Touch my flash

Tim Pritlove hat mich dankenswerterweise auf einen Artikel mit der Überschrift: “An Adobe Flash developer on why the iPad can’t use Flash” aufmerksam gemacht.
Daniel Eran Dilger Morgan Adams – seineszeichens Flash Entwickler – zählt darin viele Argumente auf, warum Flash auf dem iPad wahrscheinlich keine tolle Anwendererfahrung wäre.

Vorneweg I: Ich hatte bei dem Artikel eigentlich das übliche “Wir lieben S. Jobs und Flash ist total blöd” gebashe erwartet. Das bleibt aber aus. Und das Kernargument des Artikels habe ich selbst so zum ersten mal gelesen … und es ist intelligent. Außerdem passt es gerade zum aktuellen Diskurs.

Vorneweg II: Das Thema “Zukunft von Flash” kocht immer noch höher. Aktuell will ich nur auf zwei Artikel in der deutschen IT-Szene hinweisen. 1.) FSF: Google soll Flash den Todesstoß versetzen / Golem.de mit hochamüsanten Kommentaren und 2.) Google: weniger Gears, mehr HTML 5 / heise.de mit wirklich höchstamüsanten Kommentaren. Wer sich duch die beiden Kommentar-Threads durchgearbeitet hat, der hat einen recht guten Überblick was gerade an Pro und Kontra Flash Argumenten so geht – und obendrein welche Schimpfwörter eigentlich gerade so “En Vogue” sind.

Kommen wir also zum Kernargument. Multi-Touch Systeme sind keine 1 zu 1 Übersetzung der guten alten Maus. Das trifft insbesondere meinen Link aus dem letzten Artikel von The Flash Blog. Dort wird einmal sehr lustig und anschaulich gezeigt, wie das Internet ohne Flash aussieht. Die Kernaussage ist quasi: Lasst zu, dass Adobe Flash auf die Endgeräte portiert – und alles wird gut.
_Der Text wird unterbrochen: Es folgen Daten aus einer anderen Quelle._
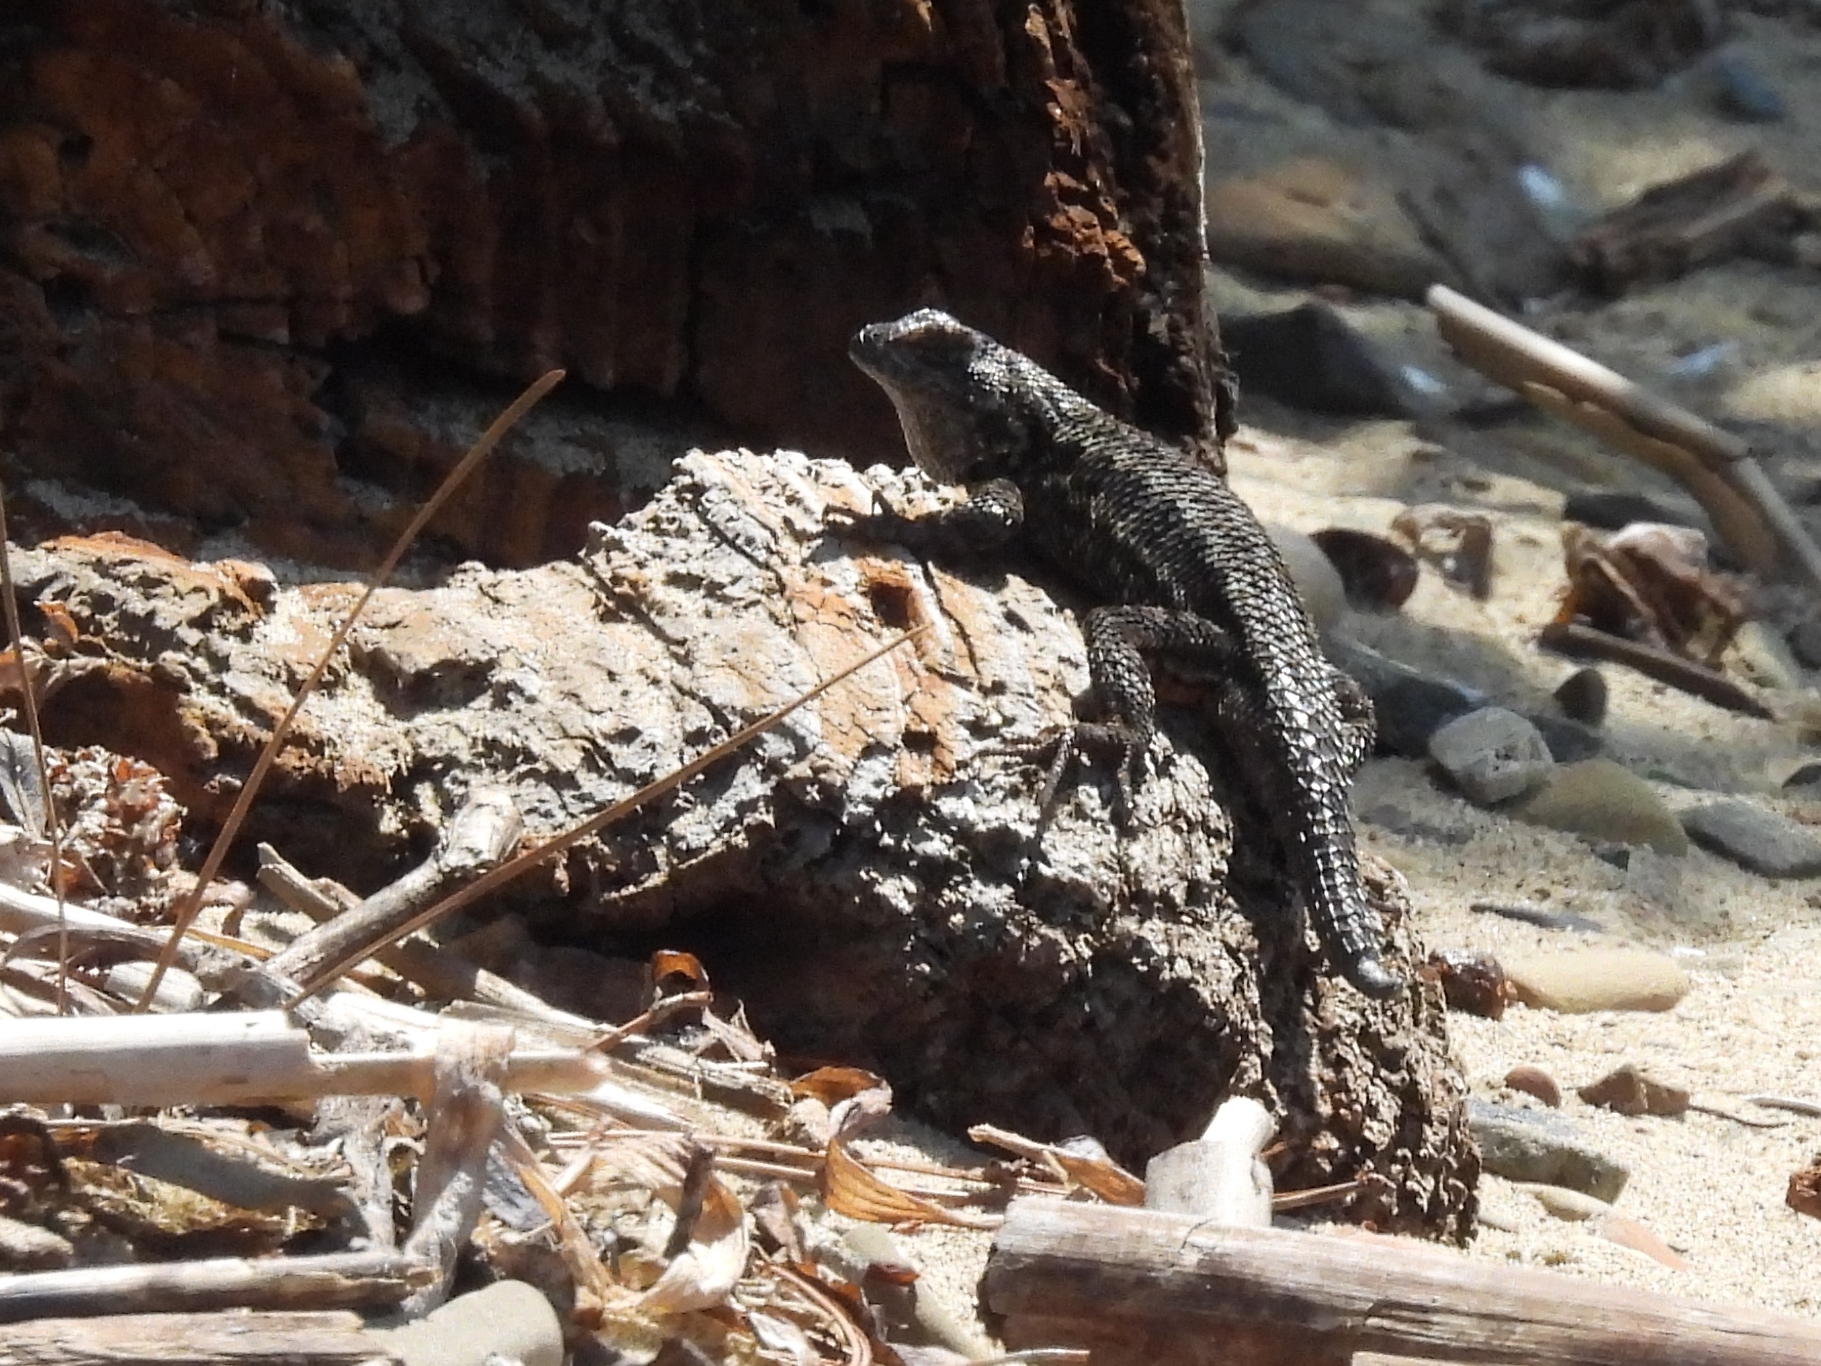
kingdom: Animalia
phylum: Chordata
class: Squamata
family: Phrynosomatidae
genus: Sceloporus
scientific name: Sceloporus occidentalis
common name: Western fence lizard
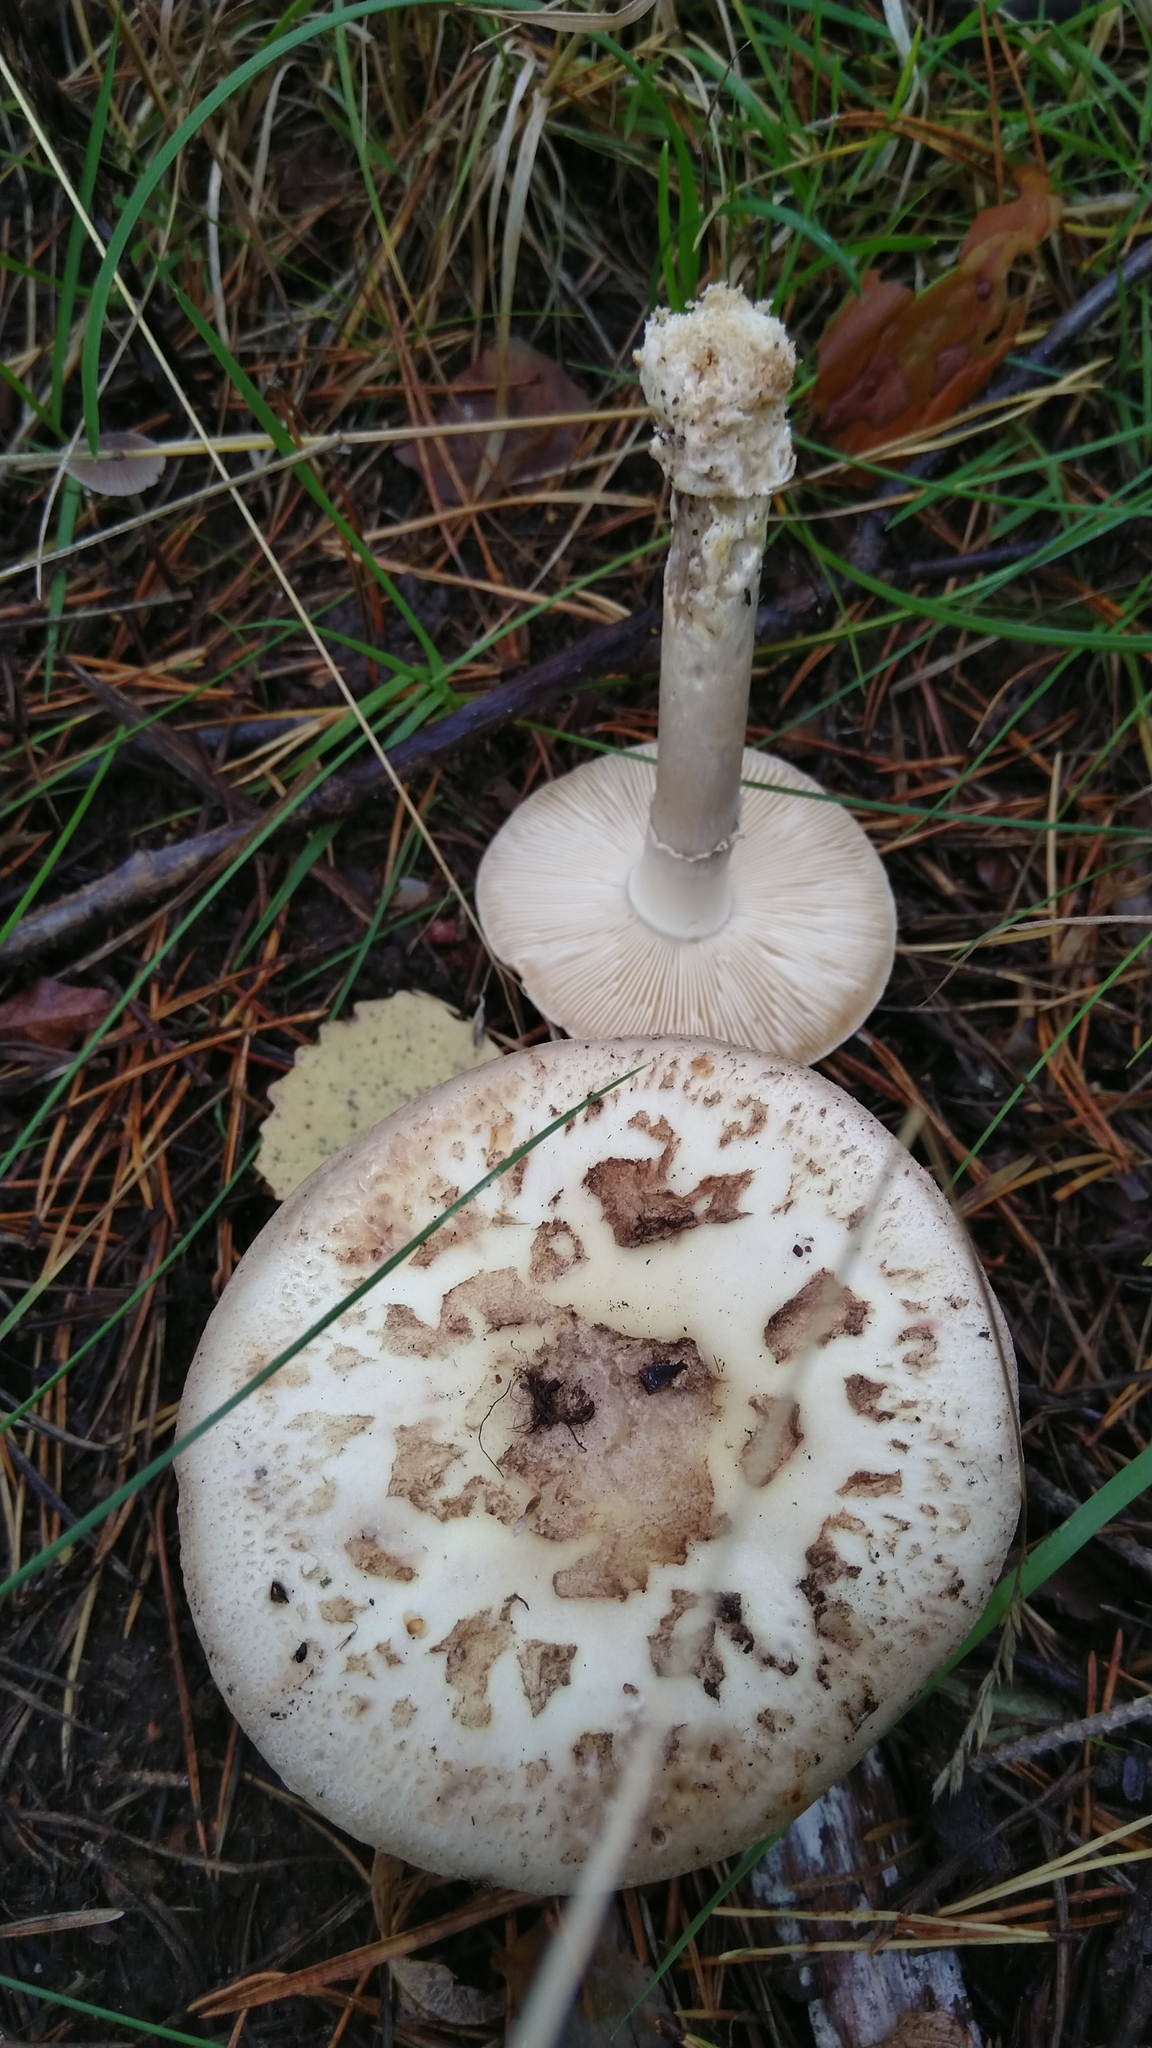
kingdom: Fungi
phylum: Basidiomycota
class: Agaricomycetes
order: Agaricales
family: Amanitaceae
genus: Amanita
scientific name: Amanita citrina
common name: False death-cap
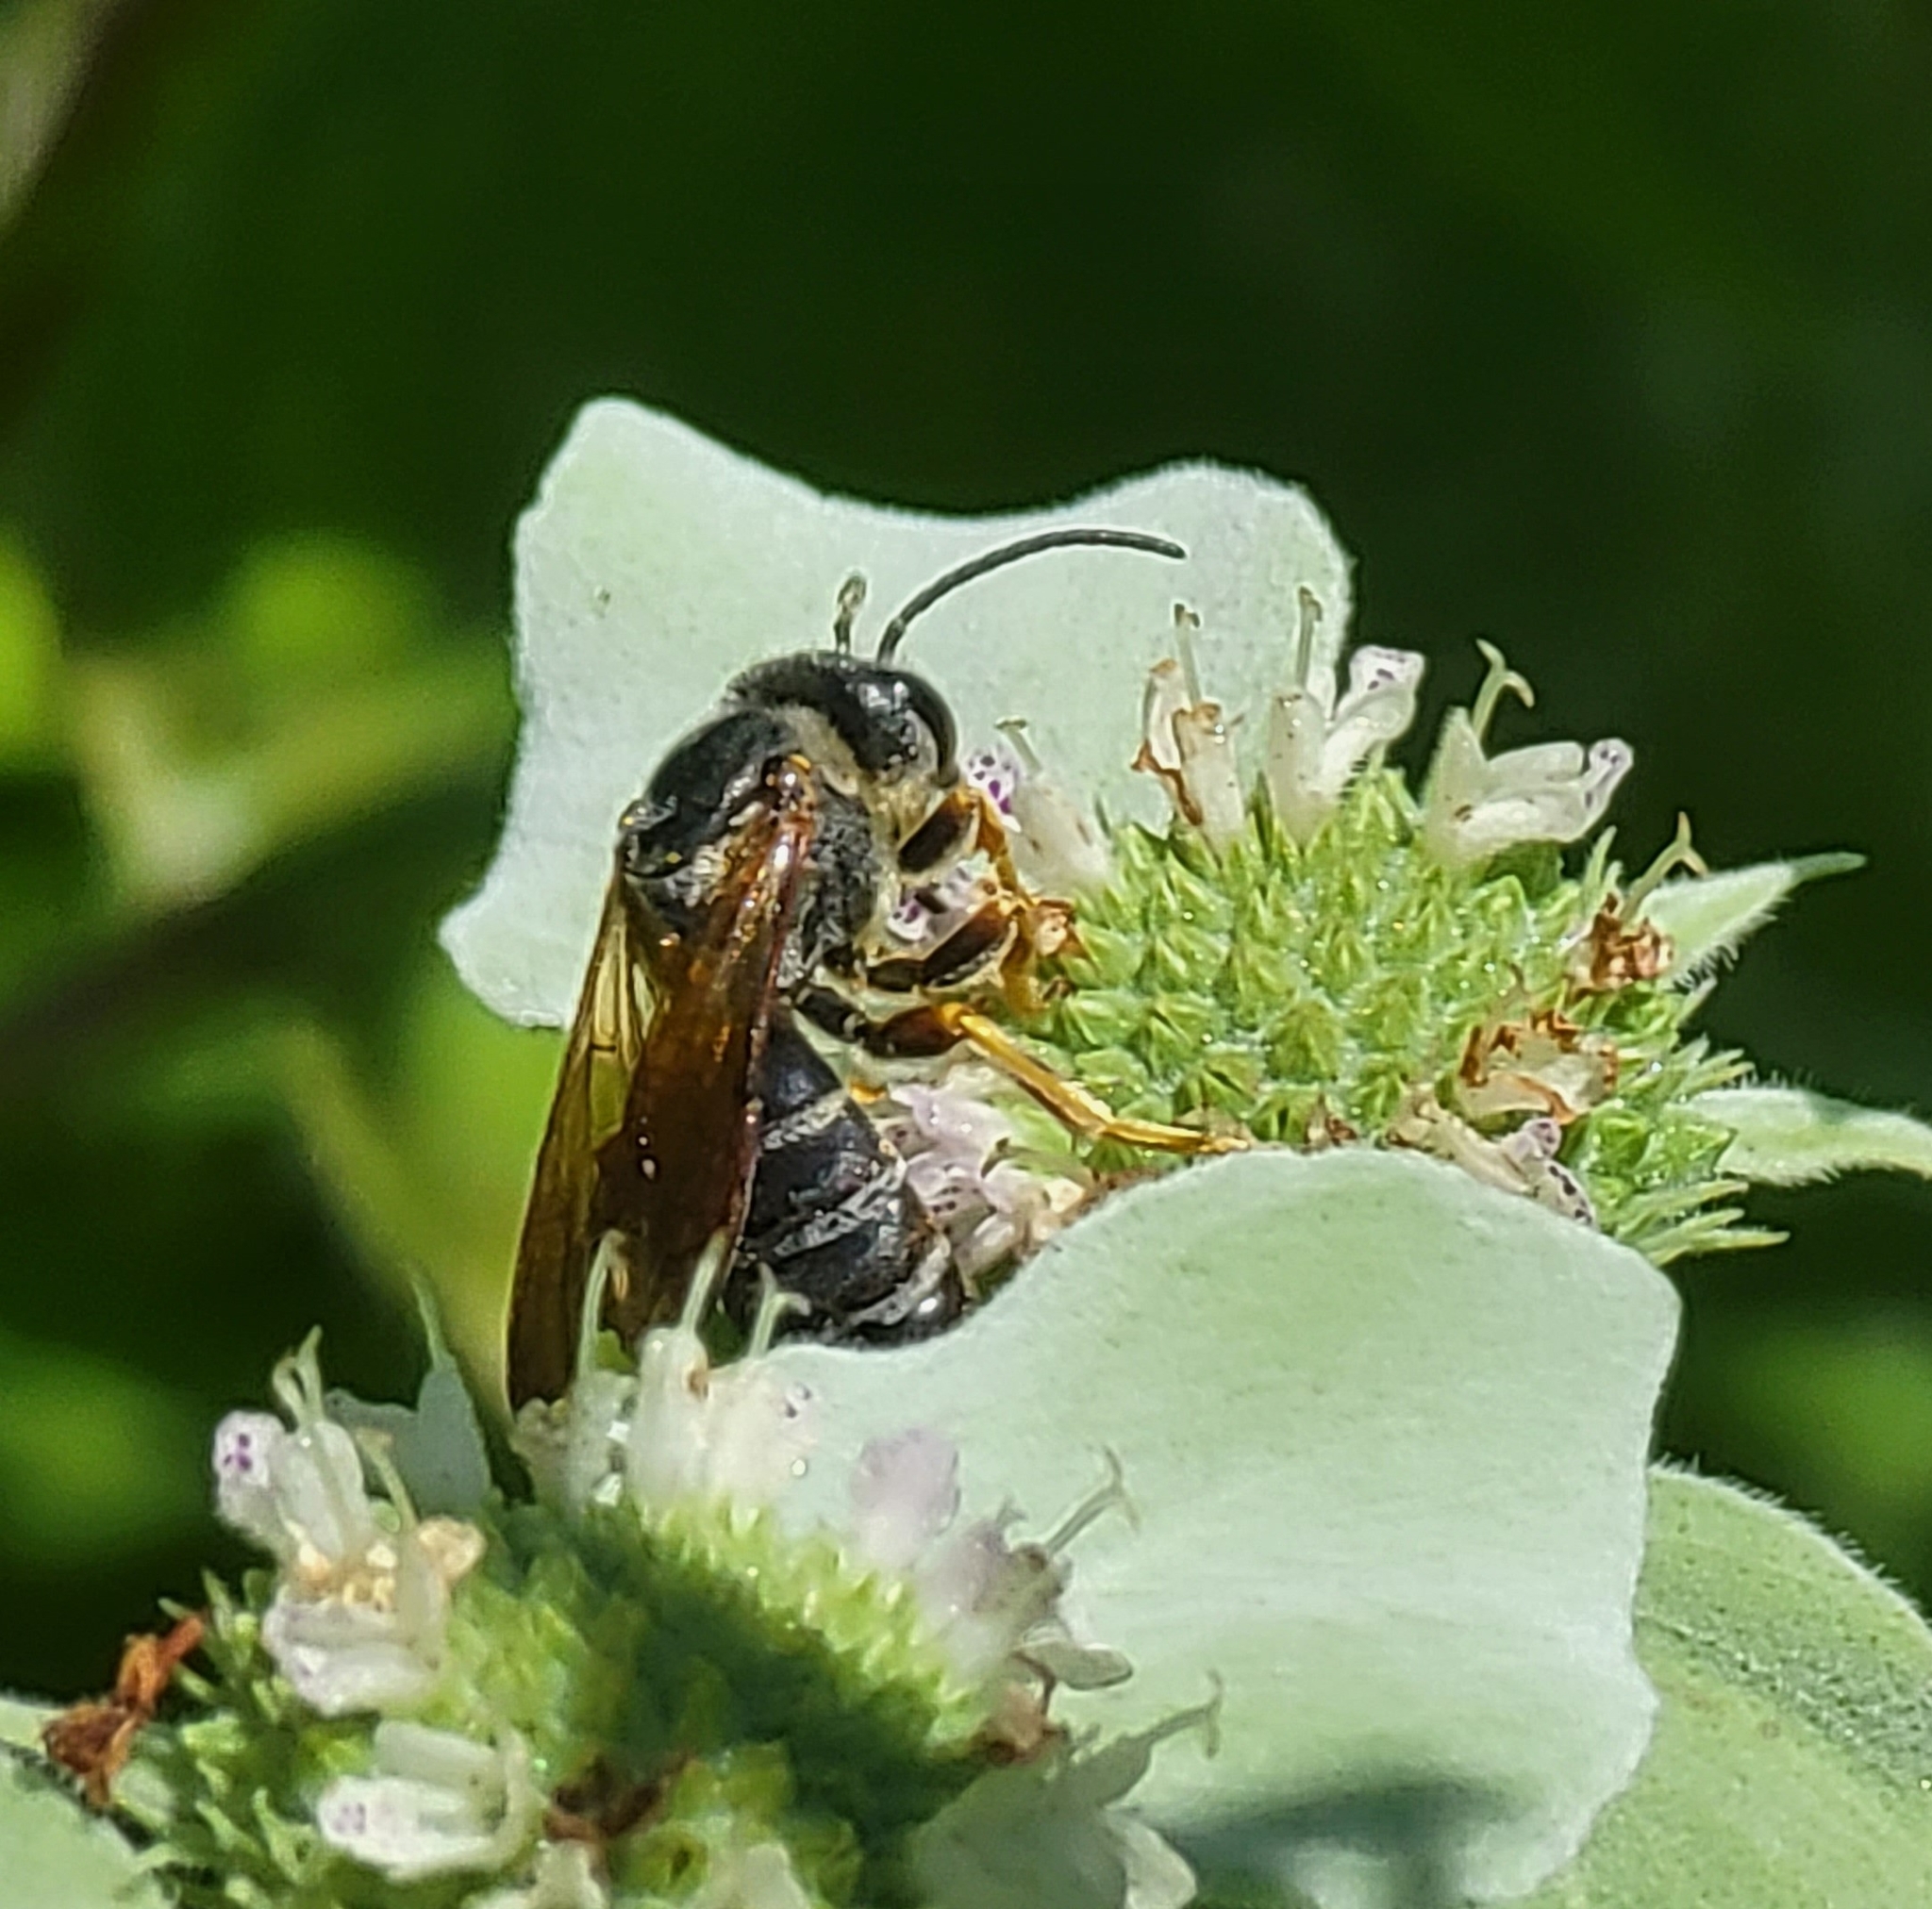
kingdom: Animalia
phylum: Arthropoda
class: Insecta
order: Hymenoptera
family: Halictidae
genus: Halictus
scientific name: Halictus parallelus
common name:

Das ist etwas zu kurz gedacht. Obwohl Multitouch Systeme bestimmte Eingaben (Zoom, Slides, Scroll) viel schöner umsetzen als es mit einer Maus möglich ist, bietet die klassische Maus bezogen auf einen Bildpunkt oder Knopf o.ä. vier Zustände der Interaktion: Mouse Over, Klick, Doppelklick und rechte Maustaste. Wenn wir Doppelklick und die Verwendung der rechten Maustaste mal außer acht lassen bleiben immer noch zwei Zustände die Mausbenutzer alltäglich anwenden. Wir sind gewohnt bei Mouseover mit mehr Informationen und Interaktionsmöglichkeiten versorgt zu werden und diese dann mit dem Mausklick zu aktivieren. Beispielsweise blenden die meisten Videoplayer die Controlls erst bei Mouseover ein. Die neuen Apple-Produkte kennen diesen “Mouseover” Zustand nicht.

Ich stimme mit Daniels Morgans Ergebnis nicht überein, dass damit Flash und das iPad einfach nicht zusammen passen – aber eines ist richtig: Für die Produzenten von Flash Inhalten bedeuten Multitouch Displays eine größere Umstellung, als allgemein angenommen wird. Es wird ein Prozess der Anpassung stattfinden.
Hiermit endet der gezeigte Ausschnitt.